I've studied the City's TIF districts and I frankly don't see how they're going to come up with even that much. The current route is limited to blocks where development is either already complete or well under way. There just isn't going to be a lot of property appreciation attributable to the streetcar. Plus on most of those blocks, the tax increment is already spoken for. The stadia, Banks, and NURFC all captured TIF money to fund their capital costs. Same for the crystal penis, Findlay Market, and all the stuff 3CDC is doing. It's going to take some awfully smooth talking to get those folks to surrender a portion of their existing TIF claims to fund the streetcar.

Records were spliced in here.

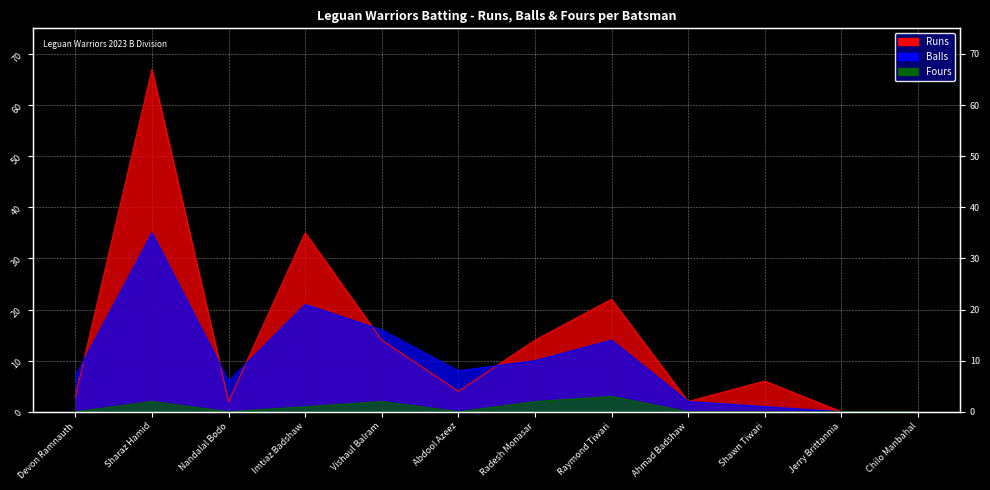

True or false: Fours has more than 0 interior local peaks.

True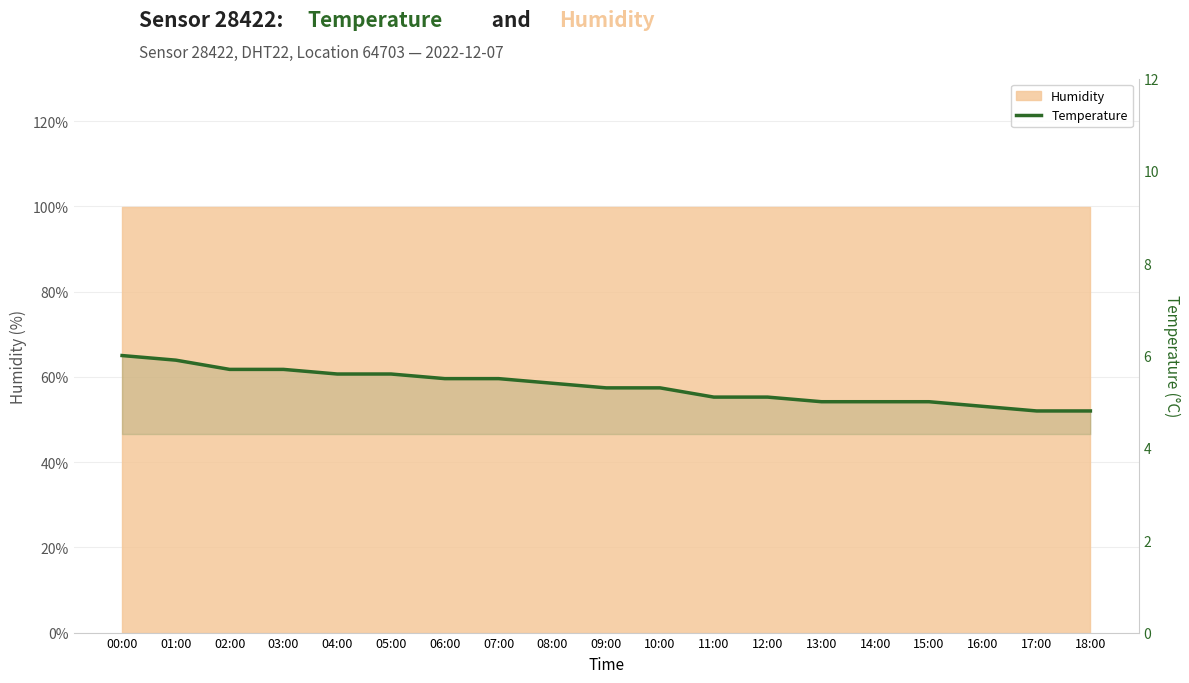

How many values exceed 5?

13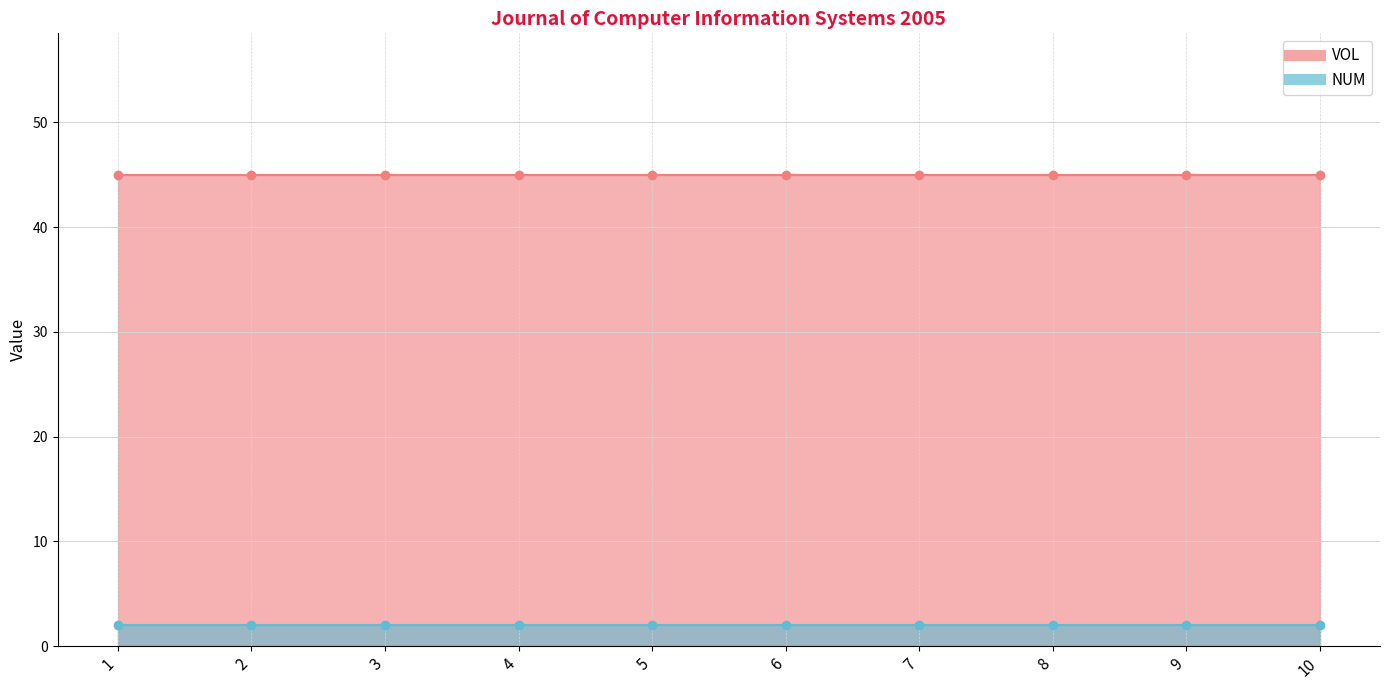

True or false: NUM and VOL cross at least once.

False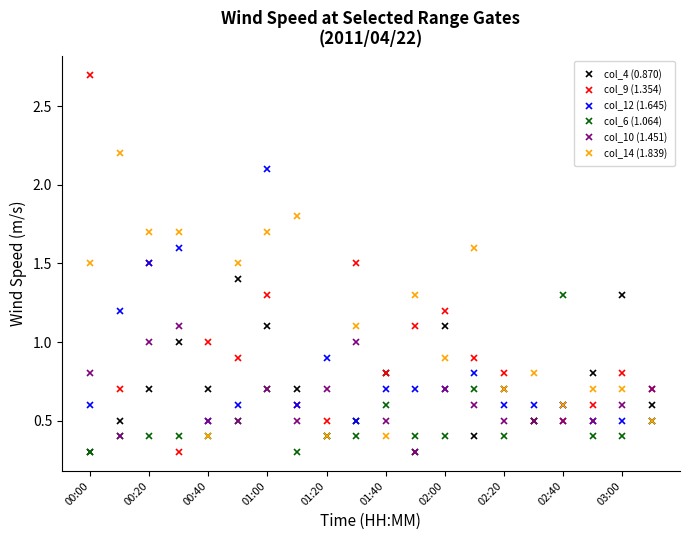

Which series has the widest spread of values?

col_9 (1.354)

If they ran the thing through some areas that are very underdeveloped like Pendleton and the 4th St arts district, then the TIF contribution could be dramatically higher. And the rest of the City's taxpayers wouldn't be so resistant.

Until these obvious shortcomings in the route are corrected, allowing the majority of the cost to be borne by the primary users, I'm afraid the streetcar won't survive a public vote.

Anonymous said...

Mr. Miller, could you please explain the route changes that could be made that would allow the situation you described below to occur?

"Tax increment financing is well established in the project area, but provides minimal funding, due to poor route selection explained above. This is the primary source of the vast disparity between payers and beneficiaries. Proper route selection would allow most project costs to be paid for out of real property appreciation in the area served, the residents of which are also the primary beneficiaries."

Anonymous said...

No one I know is trying to use the streetcar to remake Cincinnati into some kind of West Coast hipster enclave.

The people in this video look like Cincinnatians to me, normal people going about the everyday tasks of life, choosing to get around by means other than driving.